Chariots of Fire: this one will run and run

Posted on 8 May 2012.

Posted in: Main Stage

Chariots of Fire: this one will run and run

As seen in The Guardian 5 May 2012
By Lyn Gardner

When actors James McArdle and Jack Lowden discovered that they lived on the same street, the two of them thought it would be fun to jog to rehearsals together every day, not least because they were playing a pair of sprinters. Then they realised just how gruelling those rehearsals would be – and suddenly it didn’t seem like such a great idea.

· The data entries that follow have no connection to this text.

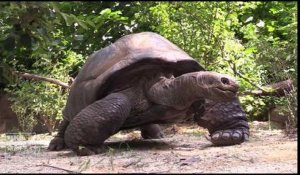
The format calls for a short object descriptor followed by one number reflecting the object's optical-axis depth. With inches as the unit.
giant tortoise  122.4
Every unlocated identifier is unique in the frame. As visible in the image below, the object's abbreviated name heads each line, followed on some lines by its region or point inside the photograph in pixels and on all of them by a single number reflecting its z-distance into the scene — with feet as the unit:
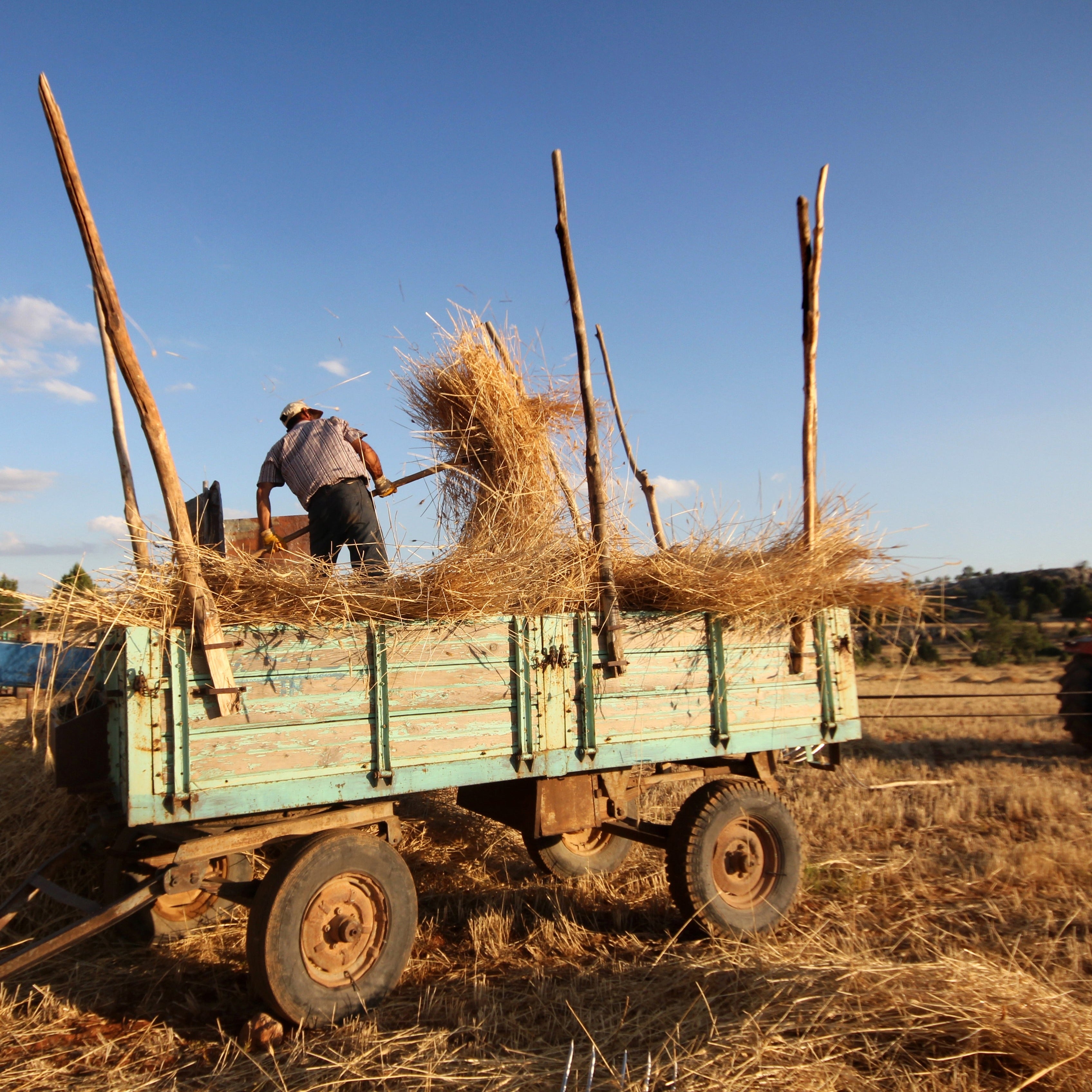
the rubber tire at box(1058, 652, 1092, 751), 26.61
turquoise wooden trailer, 9.48
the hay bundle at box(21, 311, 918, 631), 10.10
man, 14.33
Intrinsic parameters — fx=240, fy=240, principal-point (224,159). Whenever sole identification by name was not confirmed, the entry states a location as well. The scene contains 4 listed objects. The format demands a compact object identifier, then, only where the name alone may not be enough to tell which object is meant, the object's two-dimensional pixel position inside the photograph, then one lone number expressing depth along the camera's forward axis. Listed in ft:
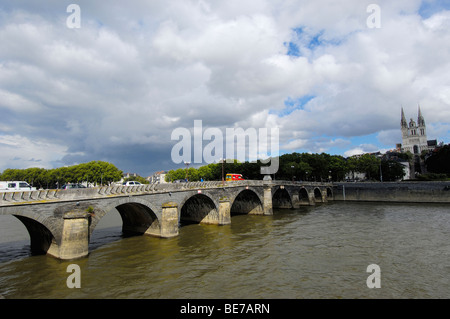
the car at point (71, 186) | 110.91
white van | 82.64
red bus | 204.74
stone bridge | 59.16
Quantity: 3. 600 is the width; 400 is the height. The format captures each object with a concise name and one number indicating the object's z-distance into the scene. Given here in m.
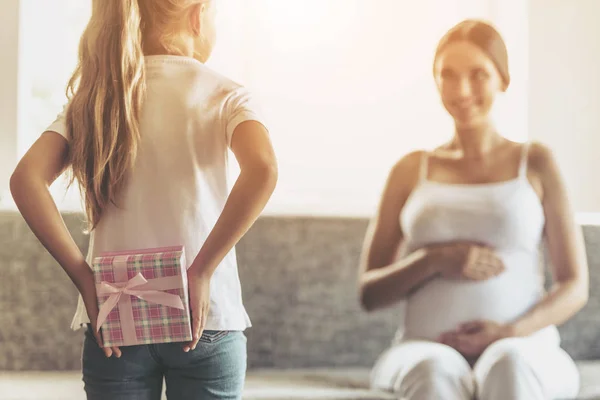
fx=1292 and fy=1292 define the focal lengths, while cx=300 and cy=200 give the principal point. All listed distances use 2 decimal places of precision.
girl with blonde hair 1.79
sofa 2.54
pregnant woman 2.33
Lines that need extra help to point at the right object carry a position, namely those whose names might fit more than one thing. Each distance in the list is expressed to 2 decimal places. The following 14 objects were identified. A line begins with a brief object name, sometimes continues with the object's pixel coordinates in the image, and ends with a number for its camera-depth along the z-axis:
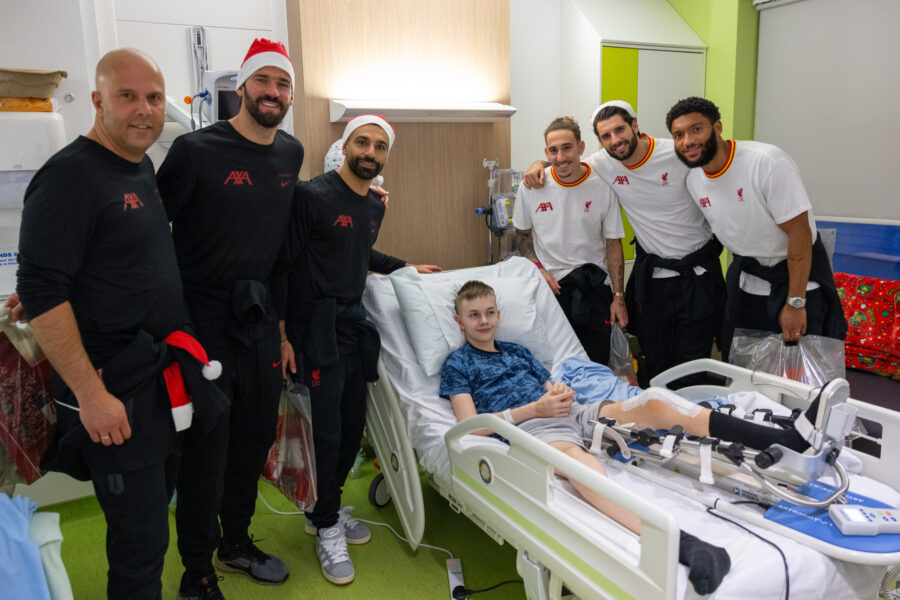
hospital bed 1.65
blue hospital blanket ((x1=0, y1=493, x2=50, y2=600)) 1.49
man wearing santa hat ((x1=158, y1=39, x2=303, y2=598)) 2.10
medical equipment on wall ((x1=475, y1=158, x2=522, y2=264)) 3.57
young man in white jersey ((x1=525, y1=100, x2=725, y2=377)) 2.96
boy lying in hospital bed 1.86
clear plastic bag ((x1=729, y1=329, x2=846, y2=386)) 2.65
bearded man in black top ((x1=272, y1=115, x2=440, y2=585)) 2.39
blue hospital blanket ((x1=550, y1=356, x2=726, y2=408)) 2.61
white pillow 2.72
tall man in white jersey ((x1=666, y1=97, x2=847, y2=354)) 2.60
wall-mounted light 3.20
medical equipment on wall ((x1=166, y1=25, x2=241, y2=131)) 2.98
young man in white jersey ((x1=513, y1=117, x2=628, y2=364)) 3.14
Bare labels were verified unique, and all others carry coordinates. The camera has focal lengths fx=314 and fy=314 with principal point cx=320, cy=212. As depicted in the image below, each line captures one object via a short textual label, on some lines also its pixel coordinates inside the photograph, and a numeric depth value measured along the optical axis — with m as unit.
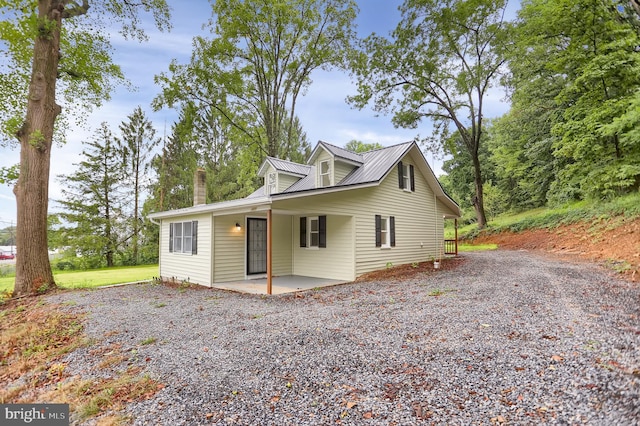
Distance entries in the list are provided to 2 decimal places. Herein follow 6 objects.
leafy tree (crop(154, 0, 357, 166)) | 16.59
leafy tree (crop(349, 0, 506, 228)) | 18.91
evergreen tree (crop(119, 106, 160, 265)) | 22.44
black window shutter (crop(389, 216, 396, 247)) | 12.09
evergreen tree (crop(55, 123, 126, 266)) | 20.62
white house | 10.02
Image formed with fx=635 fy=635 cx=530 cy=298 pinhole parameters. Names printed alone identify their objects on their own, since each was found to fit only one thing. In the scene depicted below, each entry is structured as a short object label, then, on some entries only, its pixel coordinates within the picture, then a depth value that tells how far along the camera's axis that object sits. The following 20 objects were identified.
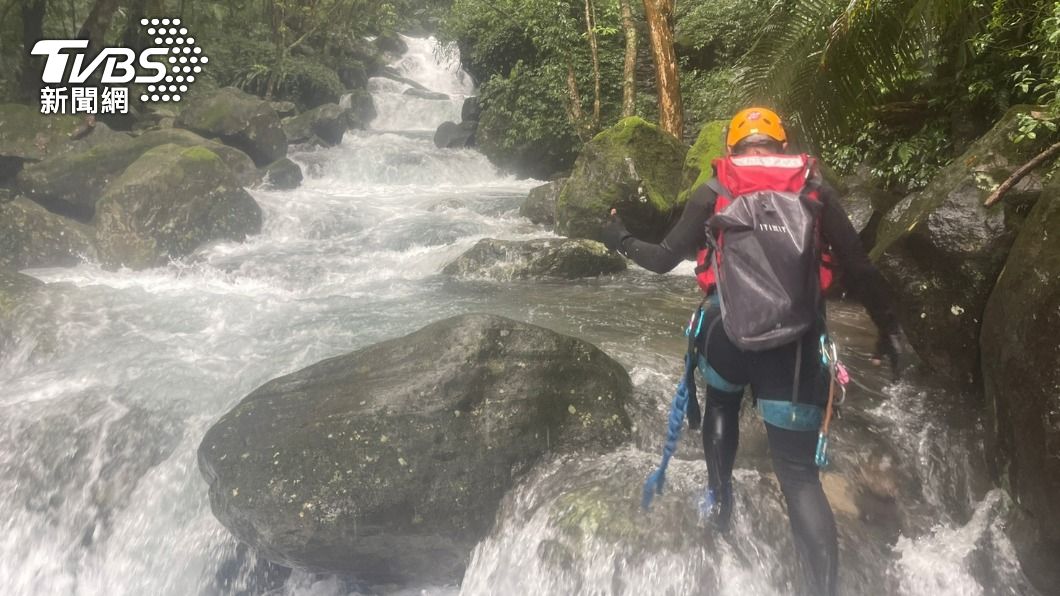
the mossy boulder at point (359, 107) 21.25
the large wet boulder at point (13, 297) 6.83
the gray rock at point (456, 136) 19.36
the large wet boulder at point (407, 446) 4.04
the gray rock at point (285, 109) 19.73
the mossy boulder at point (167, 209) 9.65
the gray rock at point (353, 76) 24.00
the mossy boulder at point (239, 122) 14.29
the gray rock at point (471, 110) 20.14
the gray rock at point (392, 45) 28.87
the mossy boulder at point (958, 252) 4.01
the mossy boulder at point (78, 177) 10.47
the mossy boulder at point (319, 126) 18.31
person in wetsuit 2.72
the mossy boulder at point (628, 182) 9.46
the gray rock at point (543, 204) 11.86
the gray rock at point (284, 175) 14.45
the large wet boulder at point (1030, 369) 3.01
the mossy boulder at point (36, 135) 11.46
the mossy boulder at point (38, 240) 9.66
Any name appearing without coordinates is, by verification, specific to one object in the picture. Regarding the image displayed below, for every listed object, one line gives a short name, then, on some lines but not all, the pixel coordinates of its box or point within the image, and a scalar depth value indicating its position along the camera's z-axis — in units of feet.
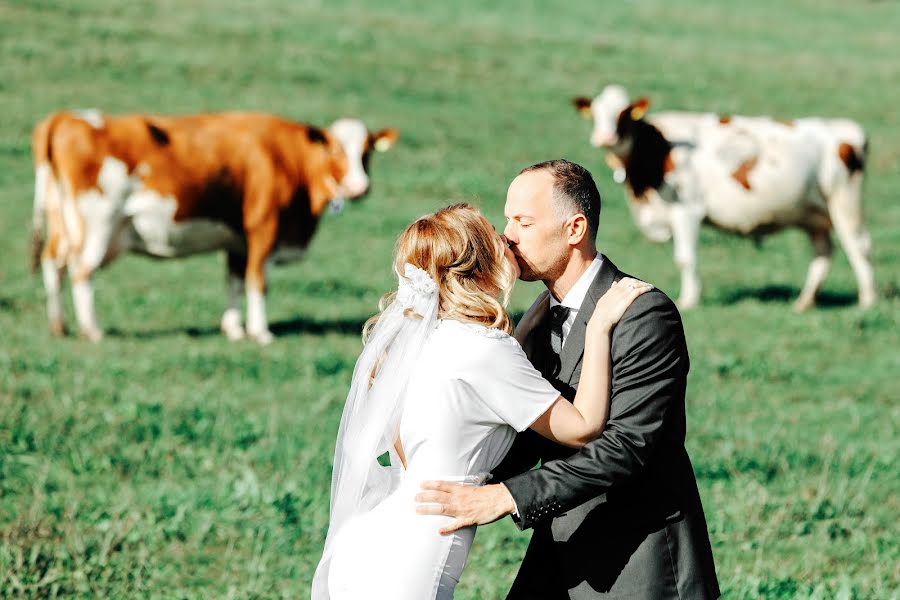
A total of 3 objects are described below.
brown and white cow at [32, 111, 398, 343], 78.95
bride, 21.81
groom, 21.94
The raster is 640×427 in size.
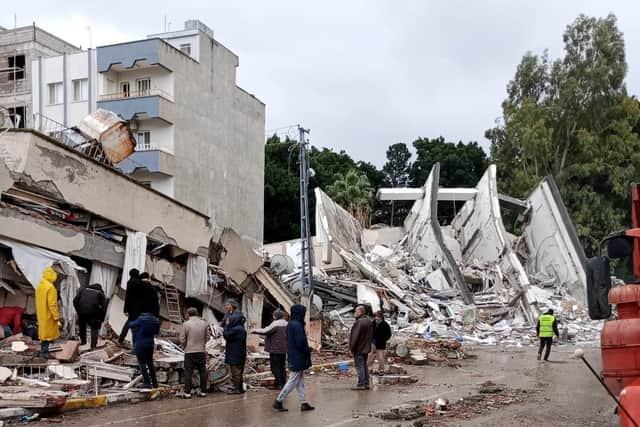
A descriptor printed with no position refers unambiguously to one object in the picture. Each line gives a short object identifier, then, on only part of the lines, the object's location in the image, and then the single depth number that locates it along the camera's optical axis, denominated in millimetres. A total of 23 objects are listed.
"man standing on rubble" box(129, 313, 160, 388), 11547
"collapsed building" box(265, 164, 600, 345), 28284
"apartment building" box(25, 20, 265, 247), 35969
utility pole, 21500
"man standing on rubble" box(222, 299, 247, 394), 12156
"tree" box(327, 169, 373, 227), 51531
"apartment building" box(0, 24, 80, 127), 39750
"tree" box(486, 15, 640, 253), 45500
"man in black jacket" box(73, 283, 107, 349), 13727
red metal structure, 6812
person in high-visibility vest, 18969
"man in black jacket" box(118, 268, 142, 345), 13450
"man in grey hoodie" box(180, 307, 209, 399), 11828
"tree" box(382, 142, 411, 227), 70062
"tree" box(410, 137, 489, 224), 59812
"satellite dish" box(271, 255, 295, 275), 24766
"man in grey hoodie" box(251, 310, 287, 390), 12188
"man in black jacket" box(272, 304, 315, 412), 10484
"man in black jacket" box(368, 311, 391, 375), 15180
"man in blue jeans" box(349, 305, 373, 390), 13320
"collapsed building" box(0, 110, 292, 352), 14641
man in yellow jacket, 12234
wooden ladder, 17906
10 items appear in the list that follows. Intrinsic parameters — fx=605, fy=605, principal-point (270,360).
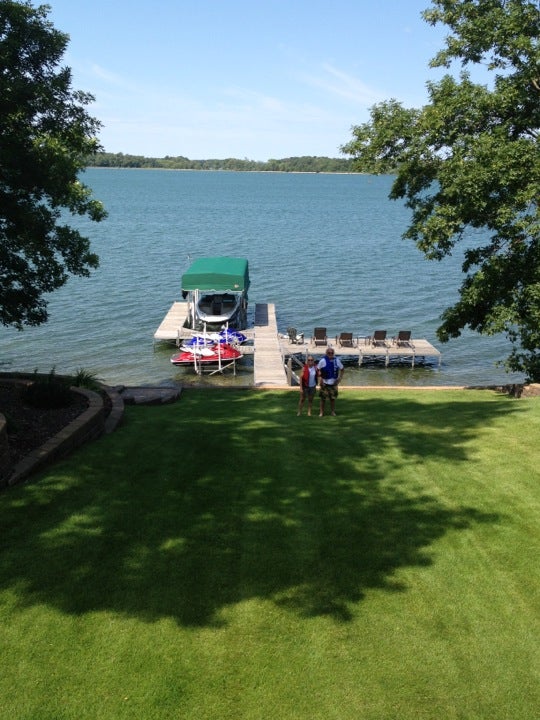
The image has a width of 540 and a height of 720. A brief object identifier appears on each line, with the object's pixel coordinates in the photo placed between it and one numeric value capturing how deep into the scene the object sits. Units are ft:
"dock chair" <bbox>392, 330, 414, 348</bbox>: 109.29
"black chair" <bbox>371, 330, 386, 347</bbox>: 108.99
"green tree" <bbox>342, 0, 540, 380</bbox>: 45.85
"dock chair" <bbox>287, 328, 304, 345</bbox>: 108.99
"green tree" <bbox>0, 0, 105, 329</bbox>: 39.01
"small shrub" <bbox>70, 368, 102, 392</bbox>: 47.39
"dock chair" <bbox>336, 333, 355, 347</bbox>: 108.27
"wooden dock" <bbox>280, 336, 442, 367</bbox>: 106.11
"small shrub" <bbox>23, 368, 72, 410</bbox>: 39.50
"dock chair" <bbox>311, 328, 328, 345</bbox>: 107.96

From this week, the pair will play runners Harold Abrahams and Eric Liddell in a stage adaptation of Chariots of Fire , the 1981 film about the British sprinters who won medals at the 1924 Paris Olympics (despite running mostly in slow-motion). The film won four Oscars, including best picture, and is being rereleased in July as part of the London 2012 festival. But this adaptation, by playwright of the moment Mike Bartlett, has beaten it to the finishing line.

“It’s so exhausting,” says McArdle, sitting in a makeshift rehearsal room in a London self-storage warehouse. “What we really need is a minicab here and back.” McArdle – who plays Abrahams, the Jewish runner who sees proving himself on the track as a way of combatting antisemitism – is glistening with sweat. It’s hardly surprising: after a full day of rehearsal, most of the cast have just taken part in a British Military Fitness training session, something that has become an integral part of the rehearsal process.

A punishing sequence of competitive sprinting, press-ups and sit-ups has left some more breathless than others. Director Edward Hall, so in control in the rehearsal room, is giving an excellent impression of an ice-cream cone left out in the Sahara. “These sessions aren’t just about getting everyone to a level of fitness,” he says. “They’re about getting everyone to understand what it’s like to be in sport, to go out and train in the rain and never stop, however tired you are.”

If Halls looks exhausted, he does have 20 years on many of the cast, who have been chosen for their athletic as well as their acting ability. And they are going to need it: with Hampstead theatre craftily reconfigured into a running track, and the show heading straight into the West End after its run, the cast will need considerable stamina to get through eight shows a week without injury and exhaustion.

“They haven’t just got to be able to run like athletes,” says Hall. “They’ve got to be able to finish a race and immediately deliver dialogue or break into song.” A physiotherapist, Hall adds, is part of the team.

Lowden, playing Liddell (whose strong religious views threaten to scupper his chances of gold), is no stranger to on-stage exertion, having performed in the world tour of Gregory Burke’s physically demanding Black Watch . That show was choreographed by Steven Hoggett of Frantic Assembly, a company that has consistently placed such demands on its cast. In the 1990s, I asked Hoggett and his co-artistic director Scott Graham how long they could go on performing in their own shows. The answer was succinct: “Until our knees give out.” For their 2010 boxing hit Beautiful Burnout, a co-production with the National Theatre of Scotland, the pair packed their young cast off to the gym for months, even before rehearsals began, so that every stage punch felt and looked real.